If we don't know the ODE that describes the velocity, we can represent it with a neural network!

In [None]:
import torch
import torch.nn as nn
import torch.optim as optim
from torchdiffeq import odeint as odeint_nn
from torchdiffeq import odeint_adjoint ## Can use this if we want to use the adjoint method

# NN that will be used to approximate dvdt 
class ODEFunc(nn.Module):

    def __init__(self):
        super(ODEFunc, self).__init__()

        self.net = nn.Sequential(
            nn.Linear(1, 50),
            nn.Tanh(),
            nn.Linear(50, 1),
        )

        for m in self.net.modules():
            if isinstance(m, nn.Linear):
                nn.init.normal_(m.weight, mean=0, std=0.1)
                nn.init.constant_(m.bias, val=0)

    def forward(self, t, y):
        return self.net(y)

    
# Number of time steps to integrate forward
batch_time = 10
# Number of batch samples to use in each gradient descent step
batch_size = 10

# This is how minibatch is imiplemented in the torchdiffeq examples. Interestingly, the model can get good 
# results by only training on 10 data points at a time.
def get_batch(y, t):
    
    true_y = torch.Tensor(y)
    t = torch.Tensor(t)
    
    s = torch.from_numpy(np.random.choice(np.arange(len(t) - batch_time, dtype=np.int64), batch_size, replace=False))
    batch_y0 = true_y[s]  # (M, D)
    batch_t = t[:batch_time]  # (T)
    batch_y = torch.stack([true_y[s + i] for i in range(batch_time)], dim=0)  # (T, M, D)
    return batch_y0, batch_t, batch_y

In [None]:
vel_train2 = vel_train[:,np.newaxis]

model = ODEFunc()
optimizer = optim.RMSprop(model.parameters(), lr=1e-3)

for itr in range(1000):
    
    optimizer.zero_grad()
    
    # Get initial state, time steps, true y values at each timestep.
    batch_y0, batch_t, batch_y = get_batch(vel_train2, times)

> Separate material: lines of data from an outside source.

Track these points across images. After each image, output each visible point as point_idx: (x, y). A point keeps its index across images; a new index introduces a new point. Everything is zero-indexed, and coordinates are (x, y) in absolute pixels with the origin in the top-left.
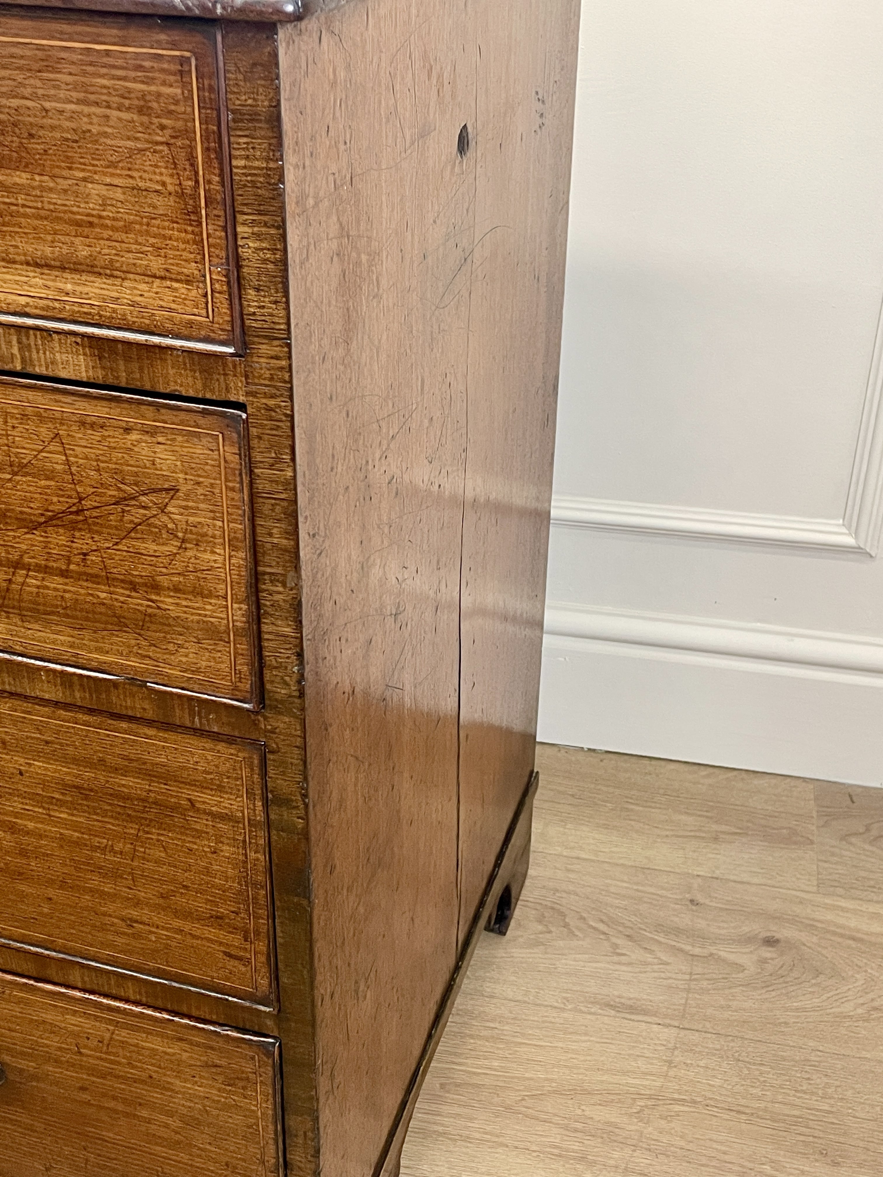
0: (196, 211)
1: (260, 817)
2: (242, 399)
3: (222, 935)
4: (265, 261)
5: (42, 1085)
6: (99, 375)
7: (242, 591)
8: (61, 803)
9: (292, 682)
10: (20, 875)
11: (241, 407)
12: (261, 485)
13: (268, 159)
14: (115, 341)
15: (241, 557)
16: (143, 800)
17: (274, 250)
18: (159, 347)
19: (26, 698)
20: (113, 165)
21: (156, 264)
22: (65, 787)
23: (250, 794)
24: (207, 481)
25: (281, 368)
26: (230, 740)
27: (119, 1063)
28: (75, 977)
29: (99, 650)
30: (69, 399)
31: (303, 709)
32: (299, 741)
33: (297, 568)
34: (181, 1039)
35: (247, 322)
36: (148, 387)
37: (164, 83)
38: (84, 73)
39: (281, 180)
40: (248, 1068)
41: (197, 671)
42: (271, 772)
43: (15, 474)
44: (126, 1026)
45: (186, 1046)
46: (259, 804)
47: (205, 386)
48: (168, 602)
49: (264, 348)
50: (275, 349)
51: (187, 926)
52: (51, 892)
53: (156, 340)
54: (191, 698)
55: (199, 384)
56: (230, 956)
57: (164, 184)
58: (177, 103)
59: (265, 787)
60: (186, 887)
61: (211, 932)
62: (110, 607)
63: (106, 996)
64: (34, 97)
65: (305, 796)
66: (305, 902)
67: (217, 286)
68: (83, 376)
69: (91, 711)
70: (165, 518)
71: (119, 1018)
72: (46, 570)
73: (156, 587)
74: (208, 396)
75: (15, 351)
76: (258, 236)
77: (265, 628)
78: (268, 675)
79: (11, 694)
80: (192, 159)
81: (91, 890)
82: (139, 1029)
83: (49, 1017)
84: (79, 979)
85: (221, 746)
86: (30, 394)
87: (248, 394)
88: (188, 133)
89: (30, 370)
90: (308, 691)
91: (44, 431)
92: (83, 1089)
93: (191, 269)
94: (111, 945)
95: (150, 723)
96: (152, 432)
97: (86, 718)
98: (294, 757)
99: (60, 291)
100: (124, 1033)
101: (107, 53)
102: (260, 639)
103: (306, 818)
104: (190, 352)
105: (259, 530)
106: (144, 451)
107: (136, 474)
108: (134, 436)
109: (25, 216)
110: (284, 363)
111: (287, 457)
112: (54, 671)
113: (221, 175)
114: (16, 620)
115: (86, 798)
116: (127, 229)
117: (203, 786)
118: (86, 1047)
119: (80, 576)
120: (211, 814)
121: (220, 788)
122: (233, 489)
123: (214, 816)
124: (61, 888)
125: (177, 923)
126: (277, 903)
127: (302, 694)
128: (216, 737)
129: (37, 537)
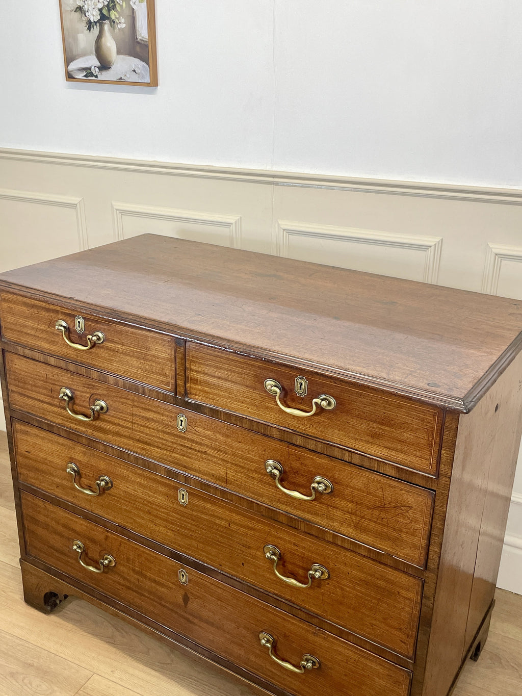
0: (432, 445)
1: (419, 601)
2: (435, 489)
3: (401, 635)
4: (447, 459)
5: (332, 672)
6: (397, 476)
7: (426, 537)
8: (358, 584)
9: (436, 564)
10: (341, 603)
11: (435, 491)
12: (436, 511)
13: (453, 438)
14: (403, 469)
15: (427, 528)
16: (385, 589)
17: (451, 457)
18: (415, 473)
19: (355, 552)
20: (411, 430)
21: (418, 454)
22: (361, 580)
23: (417, 594)
24: (421, 507)
25: (447, 484)
26: (414, 577)
27: (359, 669)
28: (351, 638)
29: (381, 544)
30: (387, 479)
31: (438, 573)
32: (435, 582)
33: (443, 534)
34: (381, 665)
35: (440, 472)
36: (410, 481)
37: (429, 416)
38: (409, 411)
39: (455, 443)
40: (401, 679)
41: (409, 556)
42: (425, 589)
43: (368, 494)
44: (364, 657)
45: (383, 668)
46: (419, 597)
47: (426, 484)
48: (404, 536)
49: (444, 478)
50: (447, 479)
51: (390, 630)
52: (349, 611)
53: (415, 471)
54: (405, 563)
55: (424, 483)
56: (402, 641)
57: (424, 437)
58: (431, 421)
59: (422, 593)
60: (392, 617)
61: (397, 633)
62: (387, 533)
63: (360, 646)
64: (395, 412)
65: (434, 598)
66: (429, 630)
67: (434, 462)
68: (393, 475)
69: (374, 560)
70: (407, 514)
71: (362, 654)
72: (370, 520)
73: (401, 531)
74: (426, 487)
75: (376, 466)
76: (447, 454)
77: (430, 548)
78: (429, 561)
79: (352, 551)
80: (433, 434)
81: (362, 612)
82: (368, 659)
83: (340, 649)
84: (352, 639)
85: (411, 578)
86: (377, 476)
87: (437, 488)
88: (433, 428)
89: (379, 471)
90: (440, 568)
91: (379, 486)
92: (345, 675)
93: (428, 457)
94: (365, 631)
95: (391, 567)
96: (408, 492)
97: (371, 561)
98: (433, 586)
99: (391, 454)
100: (363, 659)
101: (416, 407)
102: (428, 551)
103: (433, 604)
104: (423, 475)
105: (433, 522)
106: (405, 496)
107: (402, 501)
108: (403, 492)
109: (386, 436)
110: (448, 483)
111: (445, 506)
112: (367, 547)
113: (440, 439)
114: (359, 532)
115: (366, 584)
116: (413, 445)
117: (402, 588)
118: (349, 661)
119: (379, 524)
120: (404, 597)
121: (408, 590)
122: (428, 510)
123: (405, 598)
124: (353, 610)
125: (387, 628)
126: (420, 628)
127: (438, 568)
128: (410, 575)
129: (370, 511)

    # TODO: Use NODE to integrate forward
    # Hint: The odeint implemented in the torchdiffeq package uses the same syntax as the scipy odeint function.
    #       Only now, we are using a NN instead of a predefined dvdt function.
    pred_y = odeint_nn(???)
    # NOTE: We are just backpropagating throught the ODE solver here. However, if we want to use the 
    #       adjoint method implemented in torchdiffeq, all we have to do is call odeint_adjoint() rather
    #       than odeint_nn(). Both functions use the same syntax.
    
    
    # loss = torch.sqrt(torch.mean((pred_y - batch_y) ** 2))
    loss = torch.mean(torch.abs(pred_y - batch_y))
    
    loss.backward()
    optimizer.step()

    if itr % 100 == 0:
        clear_output(wait=True)
        with torch.no_grad():
            plt.figure(figsize = (15, 7))
            plt.subplot(121)
            # TODO: Run model forward from time zero at all time steps so we can track progress
            pred_y = odeint_nn(???)
            loss = torch.mean(torch.abs(pred_y - torch.Tensor(vel_train2)))
            plt.plot(times, vel_train2, '.r', label='Observations')
            plt.plot(times, pred_y, 'b', label='NODE Model')
            plt.xlabel('Time (s)')
            plt.ylabel('Velocity (m/s)')
            plt.legend()
            plt.subplot(122)
            
            for i in range(4*3):
                for j in range(9*3):
                    changev = model.forward(i/3, torch.tensor([float(j/3)]))
                    plt.quiver(i/3, j/3, 5, changev, width = .005, headwidth = 3)
            plt.xlabel('Time (s)'),
            plt.ylabel('Velocity (m/s)')
            plt.title('Underlying Dynamics')
            plt.show()
            print('Iter {:04d} | Loss {:.6f}'.format(itr, loss.item()))
            

###  Question 5: Try swapping odeint_nn with odeint_adjoint and retraining the model. Is there a change in runtime or number of iterations before convergence? Why do you think we are seeing these differences between the two methods?

### Question 6: Why might this example be a bad problem to solve with the adjoint method?